The claim that FMCP is different from other parks is nonsense and a ploy to justify the constant attempts to trespass on it. There is nothing in the City Charter that designates FMCP as being different than any other park. And the abuse is not justified for economic reasons. Apart from how the claimed economic benefits are, in terms of the city’s gross economy, paltry and of little or no significance, a civilized society does not sell or barter public parkland.
In the depths of the Great Depression of the 1930s, this city did not sell or barter parkland. Indeed, if you believe parks should be for sale, you should state publicly you would support what has occurred in FMCP happening in Central Park. Of course you would not, and the time has come for you to insist on similar treatment for FMCP.

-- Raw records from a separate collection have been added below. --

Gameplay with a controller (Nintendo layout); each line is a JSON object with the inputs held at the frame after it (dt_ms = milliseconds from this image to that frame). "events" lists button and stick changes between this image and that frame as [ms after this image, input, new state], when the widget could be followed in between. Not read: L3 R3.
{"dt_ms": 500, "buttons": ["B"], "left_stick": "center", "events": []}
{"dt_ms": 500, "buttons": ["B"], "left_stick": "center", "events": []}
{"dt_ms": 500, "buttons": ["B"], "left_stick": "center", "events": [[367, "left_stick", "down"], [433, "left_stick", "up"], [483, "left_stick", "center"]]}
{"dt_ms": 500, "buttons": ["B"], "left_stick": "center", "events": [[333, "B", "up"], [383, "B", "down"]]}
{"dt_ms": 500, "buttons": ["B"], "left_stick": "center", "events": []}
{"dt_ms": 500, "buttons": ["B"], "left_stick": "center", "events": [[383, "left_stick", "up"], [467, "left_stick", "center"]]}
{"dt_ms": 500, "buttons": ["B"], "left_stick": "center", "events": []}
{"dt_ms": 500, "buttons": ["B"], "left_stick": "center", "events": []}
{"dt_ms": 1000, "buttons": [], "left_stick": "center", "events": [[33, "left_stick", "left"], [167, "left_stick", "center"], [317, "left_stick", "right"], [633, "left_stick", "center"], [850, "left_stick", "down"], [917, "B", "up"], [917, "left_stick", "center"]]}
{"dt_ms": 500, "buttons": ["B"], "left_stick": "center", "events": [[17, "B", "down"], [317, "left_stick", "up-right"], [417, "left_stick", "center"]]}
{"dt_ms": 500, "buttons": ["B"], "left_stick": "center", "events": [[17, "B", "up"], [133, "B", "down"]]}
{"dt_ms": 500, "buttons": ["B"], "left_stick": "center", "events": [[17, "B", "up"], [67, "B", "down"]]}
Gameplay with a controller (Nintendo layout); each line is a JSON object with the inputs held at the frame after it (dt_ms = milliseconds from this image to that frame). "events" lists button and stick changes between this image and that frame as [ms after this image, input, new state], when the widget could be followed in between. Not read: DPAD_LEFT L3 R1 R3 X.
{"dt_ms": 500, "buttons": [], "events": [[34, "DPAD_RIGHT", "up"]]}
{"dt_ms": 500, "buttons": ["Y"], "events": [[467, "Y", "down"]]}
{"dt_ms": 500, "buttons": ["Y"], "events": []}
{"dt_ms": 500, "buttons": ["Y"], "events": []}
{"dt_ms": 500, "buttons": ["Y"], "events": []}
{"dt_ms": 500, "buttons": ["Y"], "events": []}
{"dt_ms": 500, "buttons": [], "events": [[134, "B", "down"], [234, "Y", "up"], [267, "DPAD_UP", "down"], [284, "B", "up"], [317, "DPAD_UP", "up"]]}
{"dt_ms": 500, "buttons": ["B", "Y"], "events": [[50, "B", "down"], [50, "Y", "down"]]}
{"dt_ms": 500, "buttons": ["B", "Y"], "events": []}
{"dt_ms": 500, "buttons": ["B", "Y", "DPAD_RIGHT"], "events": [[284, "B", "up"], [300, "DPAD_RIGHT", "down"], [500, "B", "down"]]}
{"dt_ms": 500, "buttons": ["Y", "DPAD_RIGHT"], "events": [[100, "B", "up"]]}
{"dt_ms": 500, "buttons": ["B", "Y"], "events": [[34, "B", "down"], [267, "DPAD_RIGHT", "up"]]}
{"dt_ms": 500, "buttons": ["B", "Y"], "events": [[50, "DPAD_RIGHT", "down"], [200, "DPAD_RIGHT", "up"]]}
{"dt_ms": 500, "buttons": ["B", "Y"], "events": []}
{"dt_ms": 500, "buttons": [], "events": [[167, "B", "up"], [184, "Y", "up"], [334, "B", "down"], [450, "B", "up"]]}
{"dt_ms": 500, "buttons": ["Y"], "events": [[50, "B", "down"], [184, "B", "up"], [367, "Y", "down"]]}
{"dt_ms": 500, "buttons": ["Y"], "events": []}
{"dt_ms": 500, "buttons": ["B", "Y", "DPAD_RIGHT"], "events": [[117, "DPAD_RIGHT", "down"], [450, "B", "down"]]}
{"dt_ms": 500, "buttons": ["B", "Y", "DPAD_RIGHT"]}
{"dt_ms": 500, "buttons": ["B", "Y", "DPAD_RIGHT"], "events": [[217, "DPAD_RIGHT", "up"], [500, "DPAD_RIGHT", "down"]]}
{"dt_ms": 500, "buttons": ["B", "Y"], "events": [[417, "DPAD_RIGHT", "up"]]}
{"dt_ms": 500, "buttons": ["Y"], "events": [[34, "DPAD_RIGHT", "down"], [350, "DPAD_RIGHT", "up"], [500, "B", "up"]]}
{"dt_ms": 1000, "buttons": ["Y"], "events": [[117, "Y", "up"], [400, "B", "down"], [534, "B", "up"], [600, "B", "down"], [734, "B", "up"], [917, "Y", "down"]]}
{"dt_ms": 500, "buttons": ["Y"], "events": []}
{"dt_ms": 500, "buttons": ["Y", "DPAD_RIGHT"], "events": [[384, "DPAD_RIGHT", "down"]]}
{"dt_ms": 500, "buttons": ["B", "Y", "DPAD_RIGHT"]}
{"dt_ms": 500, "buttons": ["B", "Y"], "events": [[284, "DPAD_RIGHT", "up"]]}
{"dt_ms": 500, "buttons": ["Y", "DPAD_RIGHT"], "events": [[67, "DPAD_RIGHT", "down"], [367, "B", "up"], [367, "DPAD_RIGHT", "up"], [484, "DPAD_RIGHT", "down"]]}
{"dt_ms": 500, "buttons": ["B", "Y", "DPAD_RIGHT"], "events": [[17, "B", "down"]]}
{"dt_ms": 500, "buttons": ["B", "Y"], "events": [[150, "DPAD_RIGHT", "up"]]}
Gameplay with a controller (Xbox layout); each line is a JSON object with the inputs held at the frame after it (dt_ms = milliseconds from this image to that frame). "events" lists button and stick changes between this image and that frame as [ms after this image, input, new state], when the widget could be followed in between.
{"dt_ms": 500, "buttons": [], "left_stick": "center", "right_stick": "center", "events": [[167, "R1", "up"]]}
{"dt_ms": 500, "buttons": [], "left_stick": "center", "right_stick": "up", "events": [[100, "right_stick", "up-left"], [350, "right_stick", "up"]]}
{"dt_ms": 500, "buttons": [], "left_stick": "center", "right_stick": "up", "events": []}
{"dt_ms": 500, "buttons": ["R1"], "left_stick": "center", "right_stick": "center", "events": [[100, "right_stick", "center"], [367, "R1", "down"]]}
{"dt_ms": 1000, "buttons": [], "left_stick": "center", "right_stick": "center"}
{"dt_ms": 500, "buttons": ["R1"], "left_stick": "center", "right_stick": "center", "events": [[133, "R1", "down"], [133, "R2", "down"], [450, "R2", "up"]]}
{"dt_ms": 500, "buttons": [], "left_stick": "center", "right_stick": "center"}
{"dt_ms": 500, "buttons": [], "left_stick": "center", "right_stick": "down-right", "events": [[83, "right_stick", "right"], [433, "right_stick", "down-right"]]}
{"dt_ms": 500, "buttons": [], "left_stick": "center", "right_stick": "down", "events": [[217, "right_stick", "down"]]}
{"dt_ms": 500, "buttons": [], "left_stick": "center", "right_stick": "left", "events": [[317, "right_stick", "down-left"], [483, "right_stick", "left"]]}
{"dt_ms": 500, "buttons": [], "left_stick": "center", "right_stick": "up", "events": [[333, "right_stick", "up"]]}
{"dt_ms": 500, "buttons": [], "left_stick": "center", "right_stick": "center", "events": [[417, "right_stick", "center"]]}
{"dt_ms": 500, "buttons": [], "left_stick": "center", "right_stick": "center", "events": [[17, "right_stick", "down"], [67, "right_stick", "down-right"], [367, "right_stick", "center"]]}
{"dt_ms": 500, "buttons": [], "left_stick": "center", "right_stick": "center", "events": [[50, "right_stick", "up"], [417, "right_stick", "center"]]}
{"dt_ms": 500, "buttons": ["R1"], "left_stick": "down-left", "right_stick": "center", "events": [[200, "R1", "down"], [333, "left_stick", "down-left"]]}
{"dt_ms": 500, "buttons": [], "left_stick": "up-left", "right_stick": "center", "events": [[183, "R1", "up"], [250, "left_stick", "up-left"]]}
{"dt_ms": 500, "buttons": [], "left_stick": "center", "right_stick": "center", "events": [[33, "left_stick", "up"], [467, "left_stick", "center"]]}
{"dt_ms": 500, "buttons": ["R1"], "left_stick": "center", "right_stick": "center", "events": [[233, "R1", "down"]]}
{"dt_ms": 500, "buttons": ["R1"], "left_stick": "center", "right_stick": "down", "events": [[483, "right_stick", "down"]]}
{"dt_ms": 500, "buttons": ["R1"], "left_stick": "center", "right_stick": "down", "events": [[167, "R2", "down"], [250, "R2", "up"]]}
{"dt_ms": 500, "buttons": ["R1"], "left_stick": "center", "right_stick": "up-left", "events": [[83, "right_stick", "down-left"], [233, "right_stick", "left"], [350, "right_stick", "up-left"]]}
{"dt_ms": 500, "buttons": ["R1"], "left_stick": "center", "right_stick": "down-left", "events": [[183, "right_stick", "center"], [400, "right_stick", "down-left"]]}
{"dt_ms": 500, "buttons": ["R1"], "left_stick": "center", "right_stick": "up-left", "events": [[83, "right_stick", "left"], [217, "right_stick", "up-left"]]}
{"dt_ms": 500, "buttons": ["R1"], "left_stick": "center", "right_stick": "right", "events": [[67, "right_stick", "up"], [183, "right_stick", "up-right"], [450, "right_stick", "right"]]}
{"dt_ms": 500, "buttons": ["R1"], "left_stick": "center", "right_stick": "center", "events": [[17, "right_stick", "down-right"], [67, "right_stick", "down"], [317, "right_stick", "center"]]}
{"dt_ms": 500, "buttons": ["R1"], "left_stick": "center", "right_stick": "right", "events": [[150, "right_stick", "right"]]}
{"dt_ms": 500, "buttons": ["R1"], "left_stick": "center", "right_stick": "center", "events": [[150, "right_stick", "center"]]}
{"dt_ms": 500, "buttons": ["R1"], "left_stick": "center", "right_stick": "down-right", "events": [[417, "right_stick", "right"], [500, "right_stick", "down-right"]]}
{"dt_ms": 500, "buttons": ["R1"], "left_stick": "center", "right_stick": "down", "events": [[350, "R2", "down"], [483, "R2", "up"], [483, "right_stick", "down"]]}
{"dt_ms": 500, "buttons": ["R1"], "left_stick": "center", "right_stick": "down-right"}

Your attention is directed to the Queens Chronicle Jan. 31 edition and its comprehensive, well-thought out editorial opposing Major League Soccer’s attempt to construct a stadium in FMCP (“Flushing Meadows soccer stadium must be stopped”). It is clear there is no justification for yet another assault on the integrity on FMCP, and the proposed stadium must be rejected. Like most private for-profit businesses, MLS is free to purchase property on the open market. Enough is enough, and the desecration of FMCP must stop.
In using your good offices to reject the stadium you will be making it clear you understand the importance of parkland not just for current residents, but for generations as yet unborn. Let right be done, oppose the MLS stadium in our park and earn an important legacy as a public official.